What to work on =>
1 > In the reinforcement learning lecture slides, where does the class meet?
2 > Pick up the reinforcement learning lecture slides right after their last line and keep writing.

Excerpt provided =>
CS 4/5789: Introduction to Reinforcement Learning

Lecture 4: Infinite Horizon Discounted MDPs

Prof. Sarah Dean

MW 2:55-4:10pm
255 Olin Hall

Announcements

  • Questions about waitlist/enrollment?
  • Homework
    • Problem Set 1 released Monday, due 2/5
    • Programming Assignment 1 released tonight, due in 2 weeks
  • Office Hours posted on Ed
  • Materials (slides and *new* lecture notes) on Canvas

Agenda

 

1. Recap

2. Value Function

3. Bellman Equation

4. Policy Evaluation

Recap: Value & Bellman (finite H)

  • The value function \(V_t^\pi(s) = \mathbb E\left[\sum_{k=t}^{H-1} r(s_k,a_k) \mid s_t=s \right]\)

  • Bellman Consistency Equation enables efficient policy evaluation

  • Optimal policies have optimal (highest) value \(V^\star_t(s)\) for all \(t,s\)

  • Bellman Optimality Equation (BOE) enables efficient policy optimization

  • The optimal policy is greed wrt optimal value $$\pi_t^\star(s) = \arg\max_a r(s,a) + \mathbb E_{s'\sim P(s,a)}[V^\star_{t+1}(s')]$$

Recap: State Distributions

  • The probability of state trajectory \(\tau=(s_0,s_1,\dots,s_t)\) from \(s_0\sim\mu_0\) and deterministic policy \(\pi\): $$ \mathbb{P}_{\mu_0}^\pi (\tau)=\mu_0(s_0)\displaystyle\prod_{i=1}^{t} {P}(s_i \mid s_{i-1}, \pi_{i-1}(s_{i-1})) $$
  • State distribution vector & transition matrix $$ d_t = \begin{bmatrix} \mathbb{P}\{s_t=1\}\\ \vdots \\ \mathbb{P}\{s_t=S\}\end{bmatrix} ,\quad P_{\pi_t} = \begin{bmatrix}  P(1\mid 1,\pi_t(1)) & \cdots & P(S\mid 1,\pi_t(1)) \\ \vdots && \vdots \\ P(1\mid S,\pi_t(S)) & \cdots & P(S\mid S,\pi_t(S))\end{bmatrix}$$
  • State distribution evolves by transition matrix \(d_{t+1} = P_{\pi_t}^\top d_t\)

Agenda

 

1. Recap

2. Infinite Horizon & Value Function

3. Bellman Equation

4. Policy Evaluation

Infinite Horizon Discounted MDP

  • \(\mathcal{S}, \mathcal{A}\) state and action space
  • \(r\) reward function and \(P\) transition function
  • \(\gamma\) discount factor between \(0\) and \(1\)

Entries provided =>
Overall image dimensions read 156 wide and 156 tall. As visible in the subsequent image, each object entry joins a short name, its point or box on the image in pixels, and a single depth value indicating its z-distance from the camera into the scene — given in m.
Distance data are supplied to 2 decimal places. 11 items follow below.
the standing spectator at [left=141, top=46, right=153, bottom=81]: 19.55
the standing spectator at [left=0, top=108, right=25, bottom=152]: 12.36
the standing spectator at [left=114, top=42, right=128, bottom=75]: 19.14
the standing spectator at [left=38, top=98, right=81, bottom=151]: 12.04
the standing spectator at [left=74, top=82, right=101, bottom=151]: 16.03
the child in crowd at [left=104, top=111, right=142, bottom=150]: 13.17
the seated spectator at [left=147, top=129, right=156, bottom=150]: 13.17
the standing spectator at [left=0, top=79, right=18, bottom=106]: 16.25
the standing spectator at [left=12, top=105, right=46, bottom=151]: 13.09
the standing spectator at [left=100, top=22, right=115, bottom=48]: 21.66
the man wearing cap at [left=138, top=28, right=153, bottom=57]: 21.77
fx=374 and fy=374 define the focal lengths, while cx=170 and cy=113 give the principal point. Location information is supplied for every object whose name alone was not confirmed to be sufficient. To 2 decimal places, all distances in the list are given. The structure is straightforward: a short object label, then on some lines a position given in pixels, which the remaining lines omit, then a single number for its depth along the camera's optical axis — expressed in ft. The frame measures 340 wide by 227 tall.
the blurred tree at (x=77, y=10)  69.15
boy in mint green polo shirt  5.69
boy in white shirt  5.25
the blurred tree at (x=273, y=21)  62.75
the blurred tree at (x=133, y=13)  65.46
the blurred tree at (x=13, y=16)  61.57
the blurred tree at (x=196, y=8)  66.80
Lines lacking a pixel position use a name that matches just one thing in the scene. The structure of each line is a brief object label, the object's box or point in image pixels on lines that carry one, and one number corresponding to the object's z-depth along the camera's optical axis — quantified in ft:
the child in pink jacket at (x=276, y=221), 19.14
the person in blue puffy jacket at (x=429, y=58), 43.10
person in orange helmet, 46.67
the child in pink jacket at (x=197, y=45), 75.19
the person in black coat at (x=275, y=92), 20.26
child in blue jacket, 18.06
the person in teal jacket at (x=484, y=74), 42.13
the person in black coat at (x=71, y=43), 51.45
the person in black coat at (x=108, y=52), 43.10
--
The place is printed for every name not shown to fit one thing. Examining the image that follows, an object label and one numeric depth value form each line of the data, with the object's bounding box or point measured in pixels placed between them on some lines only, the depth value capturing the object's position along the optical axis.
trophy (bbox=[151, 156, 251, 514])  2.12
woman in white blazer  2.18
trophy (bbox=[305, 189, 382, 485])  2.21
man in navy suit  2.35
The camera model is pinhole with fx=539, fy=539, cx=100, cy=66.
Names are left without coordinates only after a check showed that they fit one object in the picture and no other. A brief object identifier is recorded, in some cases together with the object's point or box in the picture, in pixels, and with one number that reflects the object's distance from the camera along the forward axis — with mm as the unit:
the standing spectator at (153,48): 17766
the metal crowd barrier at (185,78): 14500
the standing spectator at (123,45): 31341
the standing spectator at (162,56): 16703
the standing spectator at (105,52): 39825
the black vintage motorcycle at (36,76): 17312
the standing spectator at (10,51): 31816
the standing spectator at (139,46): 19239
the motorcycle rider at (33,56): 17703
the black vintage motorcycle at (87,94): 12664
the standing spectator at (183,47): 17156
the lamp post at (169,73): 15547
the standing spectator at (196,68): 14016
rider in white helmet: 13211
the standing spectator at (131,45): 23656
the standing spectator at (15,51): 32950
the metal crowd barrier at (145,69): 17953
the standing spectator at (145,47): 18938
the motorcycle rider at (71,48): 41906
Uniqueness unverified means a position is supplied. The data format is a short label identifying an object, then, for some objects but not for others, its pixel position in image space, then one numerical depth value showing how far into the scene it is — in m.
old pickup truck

Answer list =>
1 > 255 Olin Hall

2 >
Goal: achieve high cumulative reward:

$$\sum_{t=0}^\infty \gamma^t r_t$$

\(\mathcal M = \{\mathcal{S}, \mathcal{A}, r, P, \gamma\}\)

action \(a_t\in\mathcal A\)

state \(s_t\in\mathcal S\)

reward

\(r_t= r(s_t, a_t)\)

\(s_{t+1}\sim P(s_t, a_t)\)

The value of a state \(s\) under a policy \(\pi\) is the expected cumulative discounted reward starting from that state

Value Function

$$V^\pi(s) = \mathbb E\left[\sum_{t=0}^\infty \gamma^t r(s_t, a_t) \mid s_0=s,s_{t+1}\sim P(s_t, a_t),a_t\sim \pi(s_t), \right]$$

this lecture we take \(r(s,a)\) to be deterministic and \(\pi\) to be stationary and state-dependent

Example

\(0\)

\(1\)

stay: \(1\)

move: \(1\)

stay: \(p_1\)

move: \(1-p_2\)

stay: \(1-p_1\)

move: \(p_2\)

  • Recall simple MDP example
  • Suppose the reward is:
    • \(r(0,a)=1\) and \(r(1,a)=0\) for all \(a\)
  • Consider the policy
    • \(\pi(s)=\)stay for all \(s\)
  • Simulate reward sequences
  • PollEV What is \(V^\pi(0)\)?
    • \(\sum_{t=0}^\infty \gamma^t = \frac{1}{1-\gamma}\)
  • If \(s_0=0\) then \(s_t=0\) for all \(t\)
  • PollEV: \(V^\pi(0) = \sum_{t=0}^\infty \gamma^t r(0,\pi(0))\)
    • \(=\sum_{t=0}^\infty \gamma^t = \frac{1}{1-\gamma}\)
  • If \(s_0=1\) then at some time \(T\) state transitions and then \(s_t=0\) for all \(t\geq T\)
  • \(V^\pi(1) = \mathbb E_{T}[ \sum_{t=0}^{T-1} \gamma^t r(1,\pi(1)) + \sum_{t=T}^\infty \gamma^t r(0,\pi(0))]\)
    • \(\displaystyle =\sum_{T=0}^\infty \mathbb P\{T=t\} \sum_{t=T}^\infty \gamma^t \)
    • \(\displaystyle=\sum_{T=0}^\infty p_1^T(1-p_1) \frac{\gamma^T}{1-\gamma}=\frac{1-p_1}{(1-\gamma p_1)(1-\gamma)}\)

Example

\(0\)

\(1\)

\(p_1\)

\(1-p_1\)

PSet preview: what distribution determines the value function?

$$V^\pi(s) = \mathbb E\left[\sum_{t=0}^\infty \gamma^t r(s_t, \pi(s_t)) \mid s_0=s, P, \pi\right]$$

  • Recall \(d_t\) the state distribution at \(t\)
  • Discounted "steady-state" distribution $$ d_\gamma = (1 - \gamma) \displaystyle\sum_{t=0}^\infty \gamma^t d_t $$

Steady-state?

Agenda

 

1. Recap

2. Value Function

3. Bellman Equation

4. Policy Evaluation

Exercise: review proof (below)

Bellman Consistency Equation:

 \(V^{\pi}(s) = \mathbb{E}_{a \sim \pi(s)} \left[ r(s, a) + \gamma \mathbb{E}_{s' \sim P( s, a)} [V^\pi(s')] \right]\)

...

...

...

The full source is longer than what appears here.